The proposal aims to fix the 12b-1 in three ways: cap the amount any fund can charge as a sales charge, improve fee transparency, and open the door for increased competition.

Setting a Maximum Sales Charge
The SEC proposal would ensure sales charges paid would be capped at the lower rate of 6.25% or the highest level charged in a different share class of the same fund. For example, if a fund offers A shares with a 5.25% front load, other classes of that fund that spread the sales charges out over time couldn't charge more than 5.25% in aggregate. This would impact C class shares that charge sales and distribution fees in the range of 0.75% to 1.00% each year with no expiration date. Under the proposal, after an investor has paid the maximum sales charge, the investor's C shares would be converted into a fund share class with no continuing sales charge.

Under the proposal, 12b-1 fees would be renamed "marketing and service fee." These fees would be limited to 0.25% of fund assets per year. Any distribution-related expense above that would be considered a sales charge and fund directors would be spared the gymnastics needed to sign off every year.

Truth in Labeling
The proposals take a step toward truth in labeling of fund costs but they stop well short of accurate accounting that tells fund investors where their money is going. On the plus side, this rule would require that sales charges and service/marketing fees are tracked for and disclosed to each investor. So, for the first time, investors would see the dollars and cents they pay for their fund's sales and marketing activities. This is a welcome boost in disclosure.

The waters are still muddied, however. In March, the Supreme Court ruled on Jones v. Harris, a fund fee case that took issue with the management fee portion of funds' expense ratios. The case highlighted the problems caused by throwing a wide range of miscellaneous charges in the management fee for mutual funds. That makes it hard for investors and even fund directors to know what's being spent managing the funds. It also makes any comparisons between retail funds and institutional funds difficult. We'd like to see an accurate accounting of costs in which actual costs are labeled correctly. When invited to participated in an SEC roundtable on this topic a few years ago, Morningstar's Don Phillips suggested that fees be divided into three simple buckets: management, sales/distribution, and administrative overhead.

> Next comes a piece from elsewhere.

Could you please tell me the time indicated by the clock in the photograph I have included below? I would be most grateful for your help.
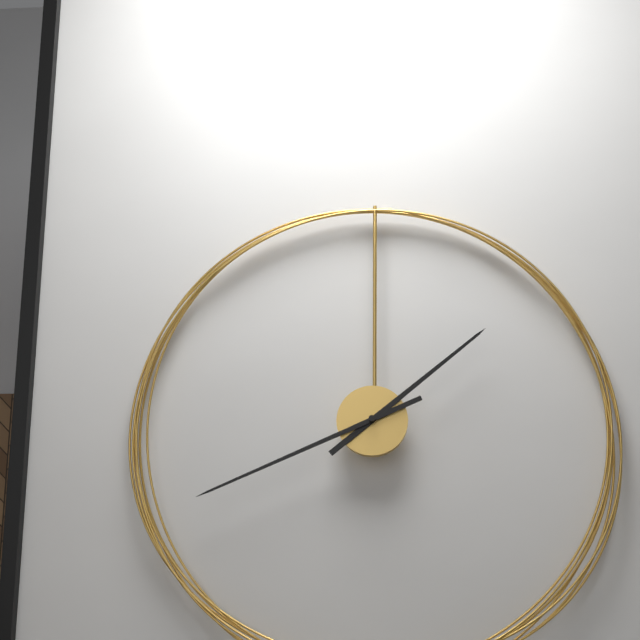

Investors have the right to know how their dollars are being spent. Funds that spend big bucks selling and skimp on management have different prospects than those that don't. Stock investors are given that level of detailed information by reviewing standard corporate accounting. Fund investors should have it, too.

It's Time for Some Competition
The new proposals don't stop at tweaking 12b-1 fees. They also aim to open the door for brokers to compete on the sales charges they levy clients. Currently, all brokers are required to charge the same sales fee, but under this proposal, some could negotiate lower fees and offer better deals to their clients.

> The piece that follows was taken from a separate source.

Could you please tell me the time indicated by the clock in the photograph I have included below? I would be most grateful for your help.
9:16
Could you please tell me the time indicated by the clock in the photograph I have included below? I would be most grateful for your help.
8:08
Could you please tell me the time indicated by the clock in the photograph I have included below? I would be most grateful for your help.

If these changes are enacted and embrace by brokers, the distinction between load and no-load funds might go away. Fees beyond the basic fund management level and servicing fees would depend on the level of service investors wanted. That would be healthy competition and that makes for a more compelling offering from the fund industry.

The proposals now move to a comment period in which investors, industry mouthpieces, and advisors will get to weigh in. Then, the SEC will decide what form the final rules should take.